In Carrie, the female body drives the narrative, and we are constantly reminded of the consequences of its violation. (Even in the pious White household, a semi-draped dress form lurks accusingly in the background.) The climax is a girlpower caricature of Russ Meyer proportions, a horror movie Robert Crumb might have written and would certainly get off on. Its male characters (as in all of Crumb’s work and most of De Palma’s) are weak, effeminate and ineffectual (even stud Travolta gets that whack on the jaw), its women either harpies or misguided, ambivalent do-gooders. As with Crumb, De Palma’s comedy erupts from the intersection of lust and punishment.
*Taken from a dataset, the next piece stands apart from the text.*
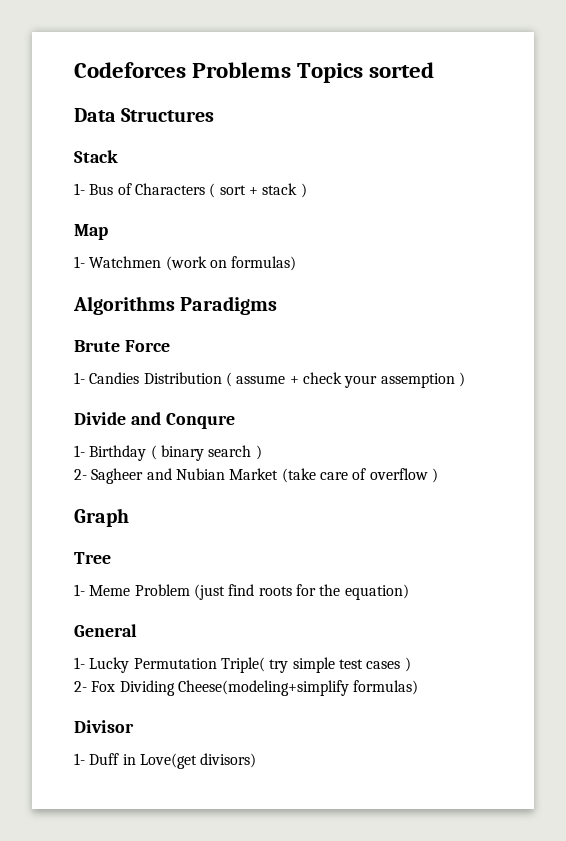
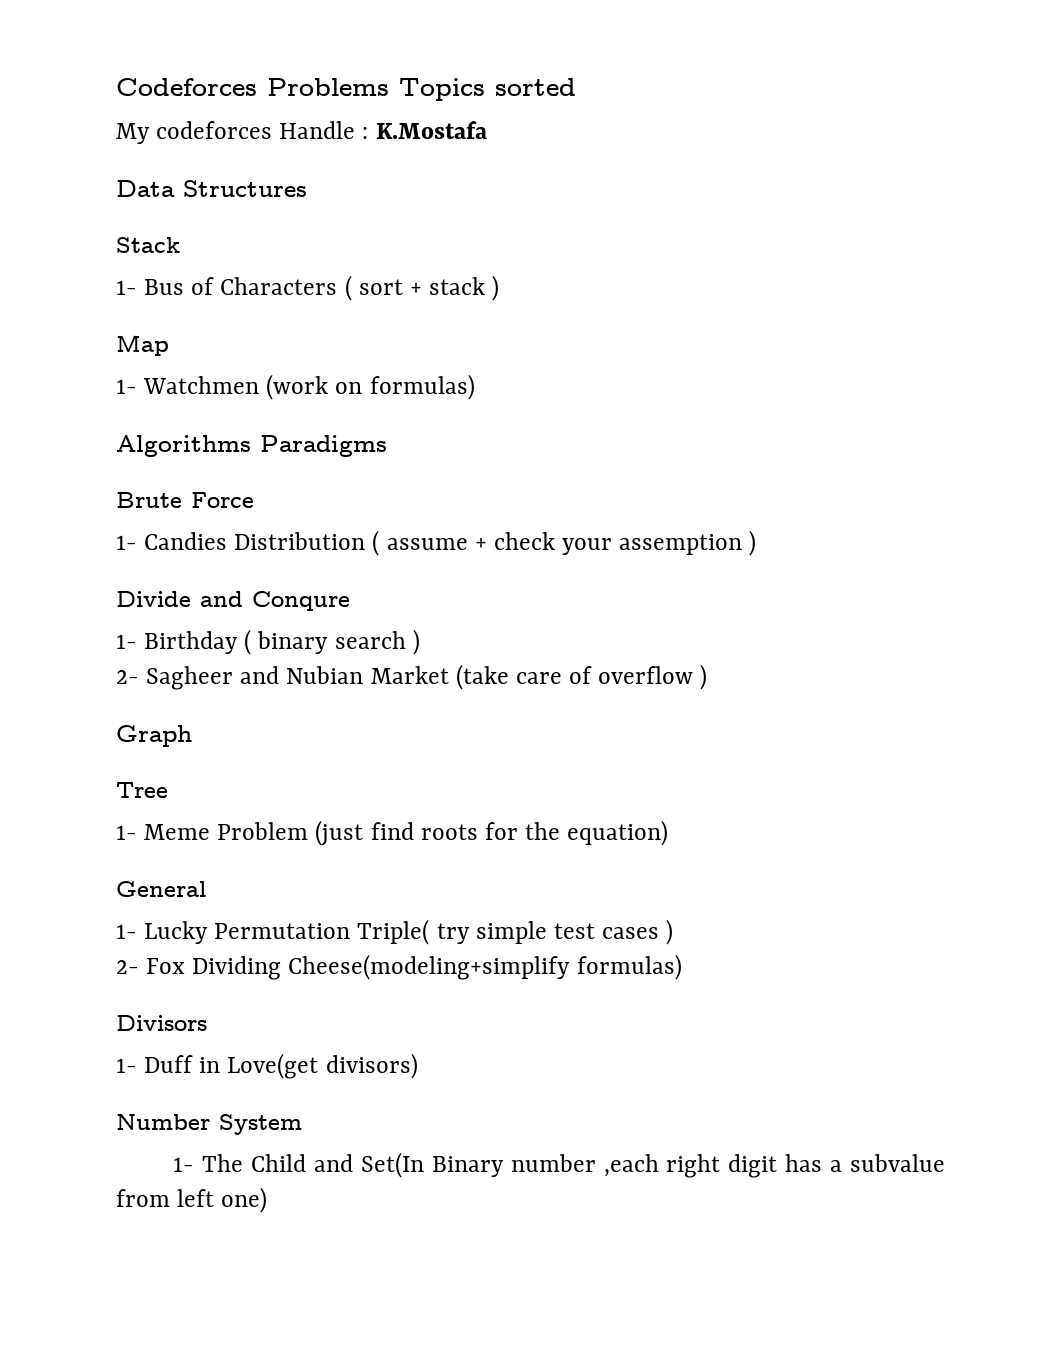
(435, 70) none -> [116,121,487,144] // My codeforces Handle : K.Mostafa
[74,720,134,733] Divisor -> [116,1015,207,1031] Divisors
(257, 760) none -> [116,1114,302,1135] [173,1152,946,1178] [116,1187,268,1213] // Number System // 1- The Child and Set(In Binary number ,each right digit has a subvalue from left one)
Wickedly reckless and deliriously tasteless, Carrie is about the creation of a sorceress, a geek-girl fantasy—what nerdy high-school chick hasn’t longed to zap the popular bitches?—rife with hilarious sexual symbolism (my personal favorite is Carrie’s control of a wildly leaping fire hose). No movie ever needed to end with an orgasm as much as this one, and De Palma rises to the occasion with a scene many have imitated but none have duplicated. Even when his heroine is postmortem, it seems De Palma can’t stop watching.